Second, “rooters” are a challenge to walk on leash. We’ve all seen dogs that drag their owners from one piece of trash to another in hopes of finding a goody. Establishing this behavior early on simply increases the difficulty of teaching dogs to walk nicely on leash.
Finally for those of us who compete with our dogs, the last place we want dogs looking for food is on the ground unless we tell them to. Rooting makes agility, obedience, conformation, search and rescue, therapy work and other activities very difficult. The only time that we want dogs looking for food on the ground is when we have directed them there or they are being taught to track. For tracking, food is carefully placed on the track and we insure the puppy is not competing with other puppies for the treats, since competition causes chaotic and random behavior rather than tracking.
How do we avoid ‘rooting’?
Instead of tossing treats randomly on the ground, we simply hand treats to each individual puppy. This enables us to teach pups to take treats nicely from people’s hands, working on both eye-mouth coordination and bite inhibition.
The amazing thing about baby puppies is that there is no need to overteach anything, possibly creating behaviors that their owners will have to undo.
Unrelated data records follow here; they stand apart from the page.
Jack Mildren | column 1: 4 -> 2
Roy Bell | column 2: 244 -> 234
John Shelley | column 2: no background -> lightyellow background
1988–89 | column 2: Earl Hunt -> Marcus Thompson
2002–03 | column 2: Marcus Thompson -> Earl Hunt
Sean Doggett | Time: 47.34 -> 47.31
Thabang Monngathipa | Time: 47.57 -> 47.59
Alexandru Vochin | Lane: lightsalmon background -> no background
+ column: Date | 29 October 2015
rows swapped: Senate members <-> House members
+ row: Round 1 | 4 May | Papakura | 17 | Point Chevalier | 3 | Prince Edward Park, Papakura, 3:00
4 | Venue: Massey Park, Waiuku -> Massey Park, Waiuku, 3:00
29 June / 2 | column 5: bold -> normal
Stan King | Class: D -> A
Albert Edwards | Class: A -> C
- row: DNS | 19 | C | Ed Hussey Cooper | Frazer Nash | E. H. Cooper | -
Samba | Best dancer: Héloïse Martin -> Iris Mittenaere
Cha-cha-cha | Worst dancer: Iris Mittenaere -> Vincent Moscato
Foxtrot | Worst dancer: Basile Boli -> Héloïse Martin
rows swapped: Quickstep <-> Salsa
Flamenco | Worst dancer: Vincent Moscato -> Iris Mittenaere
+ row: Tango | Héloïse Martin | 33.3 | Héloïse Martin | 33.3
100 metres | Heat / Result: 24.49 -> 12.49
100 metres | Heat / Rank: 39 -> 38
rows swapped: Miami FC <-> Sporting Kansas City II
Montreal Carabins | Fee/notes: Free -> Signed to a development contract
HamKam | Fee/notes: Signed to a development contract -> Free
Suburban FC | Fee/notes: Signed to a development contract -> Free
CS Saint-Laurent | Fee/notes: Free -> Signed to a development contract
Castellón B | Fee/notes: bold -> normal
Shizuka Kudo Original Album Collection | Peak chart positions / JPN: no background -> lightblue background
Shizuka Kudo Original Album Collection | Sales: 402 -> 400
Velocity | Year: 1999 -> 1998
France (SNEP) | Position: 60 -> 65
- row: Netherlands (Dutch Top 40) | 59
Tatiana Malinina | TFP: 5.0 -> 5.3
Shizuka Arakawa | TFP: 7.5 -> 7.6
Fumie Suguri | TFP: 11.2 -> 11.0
They are primed to learn at this age so aside from setting them up to learn the basics–potty training, not jumping up and trusting people–there is no need for them to overlearn anything. Instead, this is a time of introductions and exploration since one or two positive experiences will set the stage for the rest of their lives.
Think about the behaviors you are teaching your puppies, unintentionally or intentionally. Now imagine those behaviors in adult dogs. Are they what your owners want their dogs to do? If so, keep it up! If not, how can you change what you do to so your puppies learn good behavior from the start?